SOURCE EXTRACT Block Start

Source: Bloomberg and World Bank data

Scarce resources to vaccinate their citizens24. The United States bought enough doses to

This graph displays wealthier countries (based on GDP per capita) like the United States and Canada purchasing excessive vaccines for their population sizes. The hoarding of vaccines by countries like these takes a toll on other poorer countries like Albania because it leaves them with vaccinate more than three times its population, while Albania could only buy enough to vaccinate about 5% of its population24.

COVAX attempted to fix this issue by allowing lower income countries to purchase vaccines at lower prices, and all countries would be unable to purchase more than 20% of their population. However, this would need a substantial amount of funding, and some nations would find other ways to obtain vaccines that would harm the supply that COVAX has21. Keeping track of the number of vaccines a country has bought overall from various companies and putting in place a  cap on the quantity of vaccines any country can order based on their population size and needs could lead to a more equitable distribution globally.

SOURCE EXTRACT Block End
EXTRACTED DATA Block Start

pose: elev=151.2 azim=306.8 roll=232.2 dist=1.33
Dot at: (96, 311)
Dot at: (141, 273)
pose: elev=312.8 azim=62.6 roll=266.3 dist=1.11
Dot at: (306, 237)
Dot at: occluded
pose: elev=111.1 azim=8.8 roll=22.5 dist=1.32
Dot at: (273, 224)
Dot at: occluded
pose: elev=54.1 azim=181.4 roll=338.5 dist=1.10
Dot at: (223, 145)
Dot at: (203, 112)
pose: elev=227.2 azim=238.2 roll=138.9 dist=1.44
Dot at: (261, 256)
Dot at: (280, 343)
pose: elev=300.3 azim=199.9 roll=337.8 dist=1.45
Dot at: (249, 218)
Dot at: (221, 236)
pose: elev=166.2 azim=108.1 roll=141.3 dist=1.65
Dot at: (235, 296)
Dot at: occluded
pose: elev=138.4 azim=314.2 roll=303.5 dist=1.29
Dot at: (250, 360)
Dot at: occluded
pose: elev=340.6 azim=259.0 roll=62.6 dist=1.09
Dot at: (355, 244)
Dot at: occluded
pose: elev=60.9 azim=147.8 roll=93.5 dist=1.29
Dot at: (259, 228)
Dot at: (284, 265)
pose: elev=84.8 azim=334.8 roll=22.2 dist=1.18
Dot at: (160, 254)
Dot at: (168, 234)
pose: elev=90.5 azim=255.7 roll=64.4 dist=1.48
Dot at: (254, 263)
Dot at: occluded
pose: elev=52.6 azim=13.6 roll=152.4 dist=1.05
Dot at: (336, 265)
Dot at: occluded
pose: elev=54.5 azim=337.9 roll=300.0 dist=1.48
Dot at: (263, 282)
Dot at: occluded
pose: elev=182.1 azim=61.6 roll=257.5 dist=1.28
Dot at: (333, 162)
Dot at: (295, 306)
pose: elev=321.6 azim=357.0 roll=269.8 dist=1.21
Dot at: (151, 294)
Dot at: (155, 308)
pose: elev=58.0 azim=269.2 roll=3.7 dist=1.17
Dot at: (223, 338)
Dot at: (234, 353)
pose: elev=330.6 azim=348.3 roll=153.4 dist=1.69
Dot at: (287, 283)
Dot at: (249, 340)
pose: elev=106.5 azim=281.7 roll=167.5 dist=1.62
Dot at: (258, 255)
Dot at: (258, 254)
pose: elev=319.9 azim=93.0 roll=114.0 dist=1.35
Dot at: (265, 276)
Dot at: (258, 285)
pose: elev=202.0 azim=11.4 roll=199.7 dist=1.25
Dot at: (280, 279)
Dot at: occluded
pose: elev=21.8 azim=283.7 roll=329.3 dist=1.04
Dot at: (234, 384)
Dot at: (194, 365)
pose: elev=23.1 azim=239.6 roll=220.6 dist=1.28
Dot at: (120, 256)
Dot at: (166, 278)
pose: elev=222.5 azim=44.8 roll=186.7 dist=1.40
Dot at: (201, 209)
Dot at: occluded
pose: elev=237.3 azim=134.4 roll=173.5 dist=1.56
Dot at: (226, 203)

EXTRACTED DATA Block End

* **TASK INSTRUCTIONS**
1: Translate this sentence from the vaccine distribution text into Spanish: "COVAX attempted to fix this issue by allowing lower income countries to purchase vaccines at lower prices, and all countries would be unable to purchase more than 20% of their population."
2: Please output, word for word, the part of the vaccine distribution text that starts at "Scarce resources to" and ends after "of its population24.".

* **ANSWERS**
1: COVAX intentó solucionar este problema permitiendo que los países de menores ingresos compraran vacunas a precios más bajos, y ningún país podría comprar más del 20 % de su población.

2:
Scarce resources to vaccinate their citizens24. The United States bought enough doses to

This graph displays wealthier countries (based on GDP per capita) like the United States and Canada purchasing excessive vaccines for their population sizes. The hoarding of vaccines by countries like these takes a toll on other poorer countries like Albania because it leaves them with vaccinate more than three times its population, while Albania could only buy enough to vaccinate about 5% of its population24.